Por Juan Gaitán |

Hoy en día, la gran mayoría de libros de Teología o textos especializados sobre la Confesión comienzan diciendo que este sacramento se encuentra en crisis por diversas razones: los fieles ya no se confiesan, se está perdiendo el sentido del pecado, no se entiende la importancia del sacramento para transmitir el perdón de Dios, hay sacerdotes que  no quieren confesar, etcétera.

Sobre este contexto del sacramento de la Reconciliación hay mucho que decir, pero quisiera centrarme en un aspecto particular al que le he dado vueltas tras haber escuchado una anécdota de un sacerdote, profesor de Moral cristiana. Este sacerdote nos contó que en el confesionario una joven se acusó de haber tenido relaciones sexuales prematrimoniales. Pero ante la pregunta del sacerdote: «¿y sabes por qué es pecado?» Ella respondió: «No, pero pues siempre nos han dicho que lo es».

La ley por la ley: Una actitud precristiana

Precisamente coincide que los fragmentos del evangelio de Marcos que leemos en estos días hablan sobre aquella actitud de algunos judíos que se limitaban a cumplir la Ley por la Ley, sin comprender su sentido y relegando la dignidad humana a un segundo plano; además, condenando a quienes no lo hacían así. ¡Esto les traía tanta paz!

Pero Jesús no se cansó de criticar esta posición cómoda, en la que para agradar a Dios basta, por decirlo de algún modo, con el cumplimiento de un manual de instrucciones sin importar lo que hay en el corazón.

Siguiendo esta reflexión, considero que el confesarse de algún pecado sin saber por qué es pecado, o qué es lo «malo» que dicho acto involucra, es entrar en un sistema religioso pre-cristiano, es decir, anterior al mensaje de Jesucristo.

Una pareja de novios que se abstiene de mantener relaciones sexuales (siguiendo el ejemplo ya mencionado) por la sola razón de que «así lo manda la Iglesia», sin comprender el porqué de esta postura, tarde o temprano caerá en sentimientos de frustración.

Formar la conciencia en la libertad

En el ambiente religioso se habla mucho de formar la conciencia y de fortalecer la voluntad. Ambos conceptos implican, necesariamente, una educación en la fe de acuerdo a la madurez de la persona y centrada en el mensaje de Jesucristo. Es inmaduro ser adulto con una fe infantil que obedece mandatos por el mero hecho de que son mandatos.

Uno de los grandes regalos de Jesús a la vida espiritual de las personas y al sistema religioso de su tiempo fue devolverle la libertad al ser humano de decidir su camino. Él propuso el Evangelio como un camino que se puede aceptar o rechazar, pero no imponer. Ser cristiano implica, necesariamente, sentirse en la libertad de vivir en el amor por convicción.

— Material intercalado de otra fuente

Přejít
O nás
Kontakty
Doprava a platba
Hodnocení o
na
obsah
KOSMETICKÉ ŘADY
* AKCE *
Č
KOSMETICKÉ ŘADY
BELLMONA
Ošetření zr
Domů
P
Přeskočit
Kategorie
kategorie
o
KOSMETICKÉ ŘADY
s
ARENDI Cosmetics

Entonces, ¿no hay que confesarse de un pecado si no se sabe por qué es pecado?

Obedecer sin entender, comenté, es un acto infantil. Es decir, el niño obedece a sus papás cuando le dicen «no», sin comprender muy bien las razones, sin embargo, lo hace porque confía en ellos.

Del mismo modo, confesarse de un pecado sin entender qué tiene de malo, es darle un voto de confianza a la Iglesia, como un niño a sus papás (esto aplica tanto para temas de moral sexual, como hasta el confesarse sencillamente por «no haber ido a misa en domingo»).

Pero entonces tanto el sacerdote como el fiel están llamados a emprender el camino hacia la fe adulta, lo cual implicará adentrarse en los fundamentos de la Moral cristiana para entenderla mejor y así, participar de lleno en la libertad del mensaje evangélico. Esto es una tarea clara para el catolicismo si queremos sacar al sacramento de la Reconciliación de la crisis por la que atraviesa.